Evidence of malware propagation is filtered by: web proxies/email proxies

C&C channels allow remote attackers to manage and update zombies remotely.

Double-edged sword for both the malware developer and the network forensic investigators.

Common vectors for C&C channel:

• HTTP
• Social networking sites
• Peer-to-peer
• IRC
• Cloud computing environments

Modern malware C&C channels are integrated into:

• Web traffic
• Social networking sites
• And other less obvious traffic

C&C channels are also developed to operate using multiple strategies in case one is cut off e.g. Receive updates through distributed networks.

Forensic Guide

Detect & analyse C&C traffic by statistical flow analysis.

By noting changes in volume, directionality, sources and destinations, and timing of flow patterns.

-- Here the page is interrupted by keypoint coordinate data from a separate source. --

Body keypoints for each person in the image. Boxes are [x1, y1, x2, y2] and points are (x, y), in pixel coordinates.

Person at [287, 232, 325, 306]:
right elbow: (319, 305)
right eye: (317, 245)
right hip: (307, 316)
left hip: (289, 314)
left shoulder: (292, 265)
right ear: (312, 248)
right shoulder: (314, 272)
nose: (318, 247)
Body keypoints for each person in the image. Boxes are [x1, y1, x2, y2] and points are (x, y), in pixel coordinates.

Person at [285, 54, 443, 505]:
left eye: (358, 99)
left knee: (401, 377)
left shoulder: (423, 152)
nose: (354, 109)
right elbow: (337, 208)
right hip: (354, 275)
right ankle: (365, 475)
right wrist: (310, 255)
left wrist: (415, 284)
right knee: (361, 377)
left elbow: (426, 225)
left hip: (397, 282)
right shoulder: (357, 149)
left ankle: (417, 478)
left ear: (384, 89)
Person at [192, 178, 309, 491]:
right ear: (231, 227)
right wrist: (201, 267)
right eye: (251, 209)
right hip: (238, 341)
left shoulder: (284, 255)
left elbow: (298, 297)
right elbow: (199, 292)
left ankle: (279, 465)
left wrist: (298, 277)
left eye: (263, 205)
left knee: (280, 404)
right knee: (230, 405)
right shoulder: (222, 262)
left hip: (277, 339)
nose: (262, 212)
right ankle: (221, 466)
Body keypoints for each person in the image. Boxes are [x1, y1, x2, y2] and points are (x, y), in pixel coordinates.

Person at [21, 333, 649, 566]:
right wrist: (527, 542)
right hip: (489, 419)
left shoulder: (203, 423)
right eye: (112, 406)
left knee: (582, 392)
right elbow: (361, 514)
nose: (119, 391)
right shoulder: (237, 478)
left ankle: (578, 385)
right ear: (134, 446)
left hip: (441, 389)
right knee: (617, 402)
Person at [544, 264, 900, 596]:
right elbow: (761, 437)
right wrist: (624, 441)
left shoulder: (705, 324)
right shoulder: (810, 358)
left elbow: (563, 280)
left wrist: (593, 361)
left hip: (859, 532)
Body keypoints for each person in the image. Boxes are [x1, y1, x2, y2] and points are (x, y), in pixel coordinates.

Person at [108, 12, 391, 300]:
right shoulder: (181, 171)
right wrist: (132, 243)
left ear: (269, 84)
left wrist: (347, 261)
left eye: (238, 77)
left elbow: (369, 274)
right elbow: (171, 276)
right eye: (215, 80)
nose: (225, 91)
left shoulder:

If the traffic is not encrypted or there are specific markers in packet contents and headers:

• Content-based alerting mechanisms may be deployed

Depending on:

• The malware author's intent
• The environment
• Typically, zombie behaviour tends to include:
• SPAM
• DoS
• Pirated software hosting
• Confidential information theft (spyware)
• Scanning for reconnaissance
• Keylogging

Forensic Guide

Each generates a different pattern of network traffic. Some designed for stealthy, long-term infiltration. May lay dormant on the network for months or years until activated.